Nebraska

There are many reasons to complete a General Equivalency Diploma in Nebraska: better employment, continuing your education, personal satisfaction. Whatever your interest in the GED program, there are proven benefits to investing time in your education and since 2002, over 21,000 people have completed their GEDs in Nebraska. Employers will be able to see your work ethic and intellectual capabilities when you have a diploma to show them. Since the start of 2013, the unemployment rate in Nebraska has creeped up to 4% so taking the time to improve your resume with more education will better your odds at a successful future and more fulfilling career.

Qualifications

Anyone can begin preparing to take the GED test. There are thousands of resources available for those individuals that are proactive enough to study independently. Study guides and course materials are all available online for little to no expense. To take the test, there are a few requirements. All candidates must be at least 18 years old to challenge the exam. Exceptions are made for candidates aged 16 and up that provide proof of withdrawal from school and the appropriate application forms from the Nebraska Department of Education. The cost to take the test ranges between $0 and $75, varying between testing sites. All test-takers must be legal residents of Nebraska. It is not required to take adult education classes unless you are under the age of 18, and no practice tests are required to take the official exam.

Top GED Test Sites

There are many different types of locations that offer the GED test, but choosing the best test site will depend on your personal preferences.
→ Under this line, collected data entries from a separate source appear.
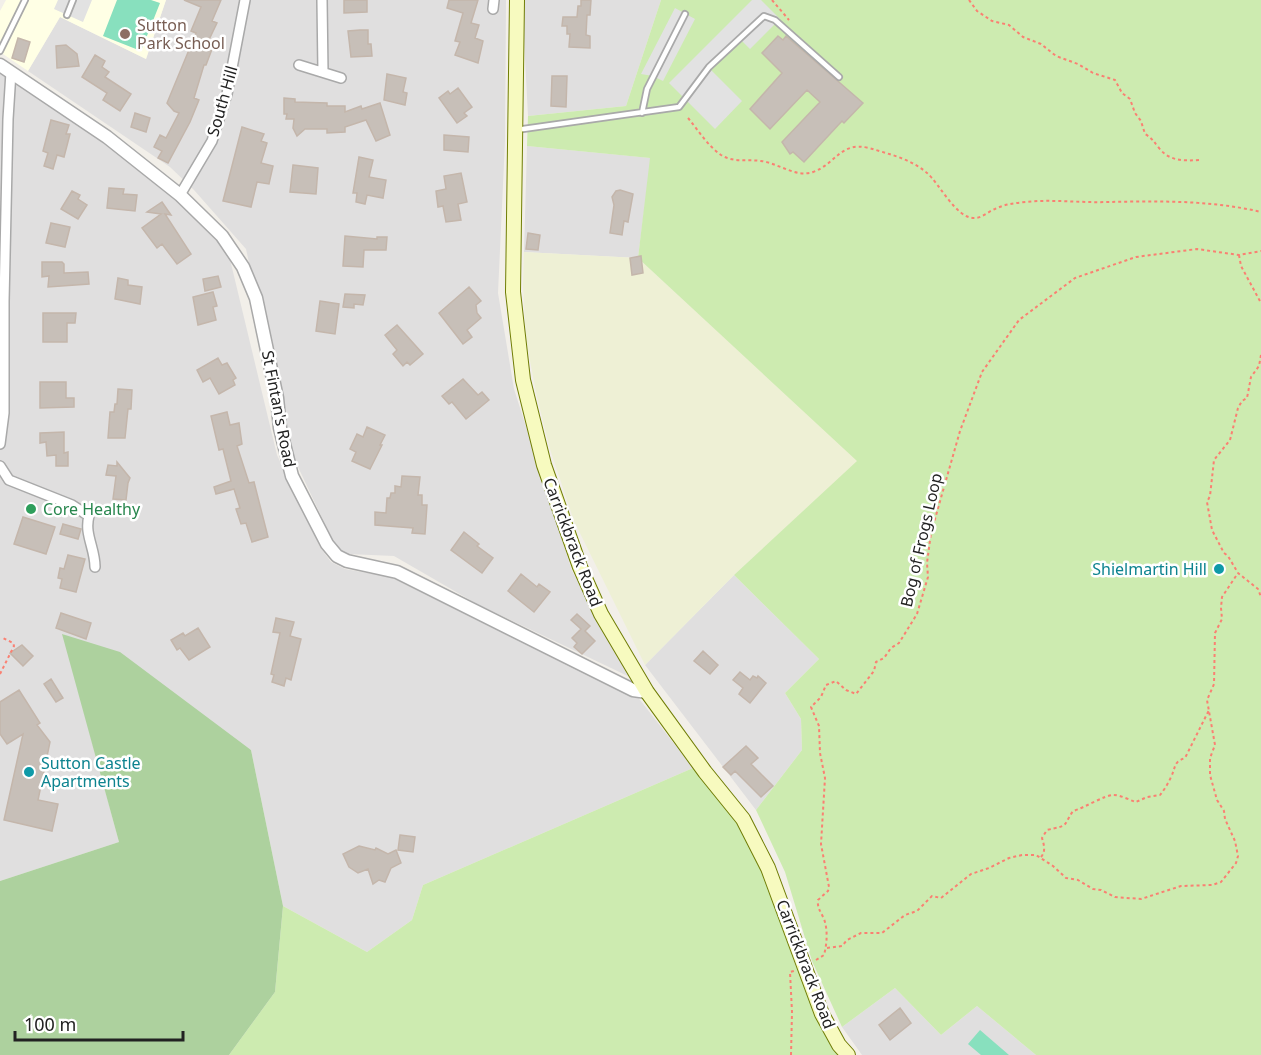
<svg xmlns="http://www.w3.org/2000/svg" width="1261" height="1055" font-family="'Noto Sans',sans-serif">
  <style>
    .residential { fill: #e0dfdf }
    .education { fill: #ffffe5 }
    .farmland { fill: #eef0d5 }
    .grass { fill: #cdebb0 }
    .forest { fill: #add19e }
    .pitch { fill: #88e0be }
    .parking { fill: #e2e2e2 }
    .building { fill: #c7bfb8; stroke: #c4b6ab; stroke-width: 1.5 }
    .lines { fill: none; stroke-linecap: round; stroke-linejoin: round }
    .service-casing { stroke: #a9a9a9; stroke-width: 8 }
    .minor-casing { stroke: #a9a9a9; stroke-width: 12 }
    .tertiary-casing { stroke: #a9a9a9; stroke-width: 15 }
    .secondary-casing { stroke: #707d05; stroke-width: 16 }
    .path { stroke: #fa8072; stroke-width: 2; stroke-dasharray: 3 3; stroke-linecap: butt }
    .service { stroke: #fff; stroke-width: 4.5 }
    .minor { stroke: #fff; stroke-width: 9 }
    .tertiary { stroke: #fff; stroke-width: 12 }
    .secondary { stroke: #f7fabf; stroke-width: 14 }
    .education-dot { fill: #8d6e63; stroke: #fff; stroke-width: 2 }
    .leisure-dot { fill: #2e9e5b; stroke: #fff; stroke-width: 2 }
    .culture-dot { fill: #0f9aa8; stroke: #fff; stroke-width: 2 }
    .labels { text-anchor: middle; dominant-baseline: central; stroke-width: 5; stroke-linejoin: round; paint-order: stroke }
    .education-label { font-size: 16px; fill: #785e54; stroke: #fff; text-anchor: start }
    .street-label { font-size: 16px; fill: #222; stroke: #fff }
    .leisure-label { font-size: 16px; fill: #27864d; stroke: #fff; text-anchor: start }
    .culture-label { font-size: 16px; fill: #0d838f; stroke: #fff; text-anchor: end }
  </style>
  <rect width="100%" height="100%" fill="#f2efe9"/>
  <path class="residential" d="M166,0H506L505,141L498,293L514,389L572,571L634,679L477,604L394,556L348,554L340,550L332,539L290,450L246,249L194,190L170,167L28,71L60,17L146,59Z
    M522,0H661L626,106L528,116Z
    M0,67L175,192L228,251L277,455L320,547L331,562L345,569L390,577L637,696L693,768L423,885L412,920L367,952L283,906L251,750L63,634L119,842L0,881Z
    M527,146L651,158L638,258L524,252Z
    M734,575L819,659L785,693L801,719L802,750L756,810L645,665Z
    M895,988L941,1035L977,1006L1036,1055H862L842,1027Z"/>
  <path class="education" d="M6,0H166L146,59L60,17L28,71L0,52V11Z"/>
  <path class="farmland" d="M524,252L638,258L858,461L734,575L645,665L574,521L550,449L537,397L526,340L523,285Z"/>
  <path class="grass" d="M661,0H1261V1055H1036L977,1006L941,1035L895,988L842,1027L812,961L785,872L756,810L802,750L801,719L785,693L819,659L734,575L857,461L638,258L650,158L527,146L528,116L626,106Z
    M693,768L737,817L764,877L795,964L839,1055H229L275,992L283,906L367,952L412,920L423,885Z"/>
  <path class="forest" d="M62,634L120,652L251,750L283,906L275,992L229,1055H0V881L119,842Z"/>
  <path class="pitch" d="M117,0H151L160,3L141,51L103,36Z
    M980,1030L1009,1055H981L968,1044Z"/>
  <path class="parking" d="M58,0H92L83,22L54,9Z
    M752,0H761L780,19L750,49L740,39L710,69L742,101L715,129L669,83Z
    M675,8L695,19L663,81L653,76L641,74Z"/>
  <path class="building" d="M184,0H221L212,21L217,23L206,46L212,49L206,65H204L194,98L199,100L190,122L168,163L158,158L162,151L154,147L160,135L166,138L179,113L174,111L167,103L196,33L191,31L201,7Z
    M344,0H367V12L344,13Z
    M449,0H478L471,23L479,25L475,38L483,41L478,63L455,55L460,42L455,41L463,13L447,8Z
    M581,0H591L590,15H587L586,35L590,36V48L569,47L570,34H567V26H562L563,17H577L578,6H581Z
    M360,30H368V44H371L372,56L351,57L348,31Z
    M778,36L783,40L786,36L863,103L844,123L842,121L804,162L793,152L790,154L782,142L820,102L807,90L770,129L750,109L782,73L762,53Z
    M18,38L30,42L24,62L12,58Z
    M66,45L77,54L79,66L57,68L56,46Z
    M95,55L105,61L102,67L109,72L105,77L131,94L120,111L103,100L107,93L82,77Z
    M387,74L406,78L403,92L407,93L405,105L384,100Z
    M552,76H567L566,107L551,106Z
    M458,88L472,107L464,113L467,116L457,123L439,98L448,91L450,94Z
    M284,98L295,99V102L327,103V106H345V112L361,106L362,109L380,103L390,135L376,141L366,120L345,127V132L327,133V129H305L297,136L293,128L294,119H286L287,114H284Z
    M135,113L150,118L146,132L131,127Z
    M51,120L69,125L66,134H70L64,157L57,155L53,169L44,166L48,153L43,151Z
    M242,127L264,134L261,141L267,143L261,163L273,166L269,184L257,182L251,207L223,201Z
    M444,135L469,137L468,152L444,150Z
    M359,157L373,160L369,177L386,180L383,198L367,195L365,204L356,202L357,193H353Z
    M293,165L318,168L316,194L290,192Z
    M461,173L467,202L458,204L461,220L446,222L443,206L438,207L436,191L446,189L444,176Z
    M109,188L124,189L123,194L137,195L135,211L107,208Z
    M620,190L633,194L628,222L624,221L622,235L610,233L614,205L612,197L616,191Z
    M72,191L80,195L78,199L87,205L78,219L61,209Z
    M162,202L171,215L165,214L191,254L177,264L162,244L157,248L142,228L161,214L147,212Z
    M51,223L70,227L65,247L46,243Z
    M528,233L540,235L538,250L526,249Z
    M345,236L377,239V237H387L386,250H364L363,267L343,266Z
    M641,256L643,273L632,275L630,258Z
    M42,262H62L64,264V273L88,272L89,284L48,287L49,276L42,277Z
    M218,276L221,287L205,291L203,279Z
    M118,278L128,280V285L142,287L140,304L115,299Z
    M469,287L481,301L476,305L477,313L481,318L467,330L472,337L463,344L439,313Z
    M213,292L217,306L213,307L216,320L198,325L193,297Z
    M345,294L365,295L363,305L354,304V308L343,307Z
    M320,301L339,304L335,334L316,331Z
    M43,313H76L75,323H67V342H43Z
    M397,325L423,354L410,365L407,362L403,366L393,354L397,350L385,335Z
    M218,358L222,365L227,363L236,378L233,380L235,385L219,394L210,378L203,382L197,370Z
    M463,379L478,395L482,392L489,400L466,419L452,402L449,404L442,396Z
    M40,382H66V398H74V407L40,408Z
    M118,389L132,390L131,409H128L125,438H108L110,412H114L115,404H117Z
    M227,412L230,425L239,423L242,444L237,446L249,483L254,482L268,537L252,542L246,523L241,524L236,509L240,508L234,489L216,494L214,487L231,481L223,449L219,450L211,416Z
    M367,427L385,435L380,445H382L370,469L352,461L356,452L350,449L357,434L363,437Z
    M64,432V453L68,452V466H56V455L47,456L46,442L40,443V433Z
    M117,462L130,478L128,483L126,500L113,499L116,476L106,475L108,465L117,466Z
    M402,476L420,477L418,495H422V505H427L425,534L412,533L413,528L375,525V512L386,513L387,498H390L391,493H395V486L401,487Z
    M23,517L55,527L46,554L14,544Z
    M63,524L81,529L78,539L60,534Z
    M464,532L479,544L477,546L493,558L482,573L451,550Z
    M68,555L85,559L76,592L60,588L62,579L58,578L60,568L64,569Z
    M521,574L537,587L539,584L550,592L534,612L508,591Z
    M61,613L91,623L86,639L56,628Z
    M577,614L590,626L585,631L595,641L582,654L574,647L577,643L572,638L581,629L571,620Z
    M276,618L294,622L290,636L301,639L291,680L286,678L284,686L272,682L274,675L271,674L280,633L273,632Z
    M198,628L210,647L189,660L180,648L177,650L171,640L183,633L185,636Z
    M22,645L33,656L23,666L10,653Z
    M703,651L718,665L710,674L694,661Z
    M740,672L750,680L753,676L757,678L758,676L766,683L750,703L739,694L743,688L733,680Z
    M51,679L63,698L56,702L44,684Z
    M19,690L40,723L37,725L50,742L38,800L58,804L52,831L4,820L23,734L7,744L0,734V702Z
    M746,746L758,758L751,764L773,786L761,797L735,771L731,775L723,767Z
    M400,835L415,837L413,852L398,850Z
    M359,846L375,850L376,848L388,854L396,850L401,863L391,868L385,882L379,880L373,884L368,869L358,873L349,867L343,854Z
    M900,1008L911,1023L890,1040L879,1025Z"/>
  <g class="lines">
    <g class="service-casing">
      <path id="service" d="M67,15L73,0
        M0,51L25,0
        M642,113L647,89L685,14
        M516,130L679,107L709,67L764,16L775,20L839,77"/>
    </g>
    <g class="minor-casing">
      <path id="minor" d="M322,0L323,72
        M493,9L494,0
        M299,65L341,78
        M180,195L212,141L227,94L245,0
        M0,444L4,413V301L8,119L11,72
        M0,466L9,480L72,505L89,516C84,534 95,548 95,567"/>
    </g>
    <g class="tertiary-casing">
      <path id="tertiary" d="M0,65L107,137L180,195L222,236L243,267L256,298L277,398L280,428L292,476L327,544L337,556L347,561L397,572L633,690L647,692"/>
    </g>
    <g class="secondary-casing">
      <path id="secondary" d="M517,0L513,292L523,380L544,465L580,567L601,614L647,692L705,772L743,819L768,868L822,1014L839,1045L848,1055"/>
    </g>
    <path class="path" d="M772,0L789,20
      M969,0L977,11L992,21L1009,25L1023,37L1041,44L1056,56L1078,64L1093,73L1115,80L1122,93L1130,99L1135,113L1141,121L1145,134C1152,138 1154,142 1159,148C1169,161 1183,161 1199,160
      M688,118C698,130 708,146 721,155C734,163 747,159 761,161C778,163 796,178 813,172C836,164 840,141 869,148C889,154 911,159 927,173C940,184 956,219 975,218C982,218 989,211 995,209C1005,204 1015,203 1026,202C1053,199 1080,203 1108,202C1158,201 1211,200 1261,212
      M1239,255L1241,266L1261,303
      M1261,355L1259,366L1251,377L1247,398L1242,401L1238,408L1230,440L1214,460L1210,496L1207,502L1212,530L1224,553L1228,556L1238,573L1258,589L1261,597
      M0,674L14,646L13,643L3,638
      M1041,857C1046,851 1044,845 1042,838L1047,830C1069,825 1062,828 1073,811C1084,808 1105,795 1113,795C1121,795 1129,800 1136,802L1147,797L1160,795C1164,790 1168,784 1171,777C1176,767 1173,762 1185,758L1209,710
      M827,948L842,946L847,940L861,933H882L905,915L917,911L932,896L941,898L971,874L989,868L1009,858L1022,855H1036L1053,866L1066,878L1078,880L1093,889L1101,890L1115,897L1141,899L1181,886L1212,885L1221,882L1236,863L1238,856L1235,841L1225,819L1224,811L1217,800L1210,775V758L1215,745L1207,700L1214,684L1215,633L1222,619L1221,608L1222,597L1238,573
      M816,960L824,955C827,944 828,930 824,919C821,912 817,908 818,900L828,891L829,887L821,844L825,778L820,753L819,726L811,707L821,697L826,685L836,681L846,690L856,694L874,671L876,662L884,658L891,648L899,643L917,614L928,577L927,563L931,533L960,431L982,372L1019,320L1075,278L1136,257L1197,249L1239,255L1261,251
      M791,1055L792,1012L790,972L794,971"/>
    <use href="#service" class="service"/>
    <use href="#minor" class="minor"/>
    <use href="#tertiary" class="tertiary"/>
    <use href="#secondary" class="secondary"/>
  </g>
  <circle class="education-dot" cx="125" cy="34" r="6"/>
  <circle class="leisure-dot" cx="31" cy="509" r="6"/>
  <g class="culture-dot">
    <circle cx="1219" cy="569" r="6"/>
    <circle cx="29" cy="772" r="6"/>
  </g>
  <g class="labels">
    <g class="education-label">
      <text x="137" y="25">Sutton<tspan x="137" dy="18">Park School</tspan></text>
    </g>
    <g class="street-label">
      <text transform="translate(222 101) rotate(-74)">South Hill</text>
      <text transform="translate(279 409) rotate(79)">St Fintan's Road</text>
      <text transform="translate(921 540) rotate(-77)">Bog of Frogs Loop</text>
      <text transform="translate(573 542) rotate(69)">Carrickbrack Road</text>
      <text transform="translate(806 964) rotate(69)">Carrickbrack Road</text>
    </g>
    <g class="leisure-label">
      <text x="43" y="509">Core Healthy</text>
    </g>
    <g class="culture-label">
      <text x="1207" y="569">Shielmartin Hill</text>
      <text x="41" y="763" text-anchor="start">Sutton Castle<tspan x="41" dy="18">Apartments</tspan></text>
    </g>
  </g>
  <path d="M15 1031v9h168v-9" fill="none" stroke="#222222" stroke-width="3"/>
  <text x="24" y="1031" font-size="18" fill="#222222" stroke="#ffffff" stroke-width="4.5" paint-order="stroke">100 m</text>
</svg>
Top test sites can be found at community colleges, high schools, state universities, and adult education centers. Around Lincoln, some favorite test sites include the Nebraska Wesleyan University and the State Department of Education office. Near Omaha, there are options at community colleges, high schools, and adult education centers. These include the Metropolitan Community College, the Papillion Lavista Public School, and the Bellevue Adult Learning Center. Adult education centers are the best option for test-takers that are nervous about preparing for the test on their own. They provide study aids like practice tests and course guides to better the chance of success on the real test. These programs may also offer the test for less cost to students enrolled in test-prep courses, which are low-cost or free. Community colleges and high schools may also have test-prep programs, but their offerings are more limited.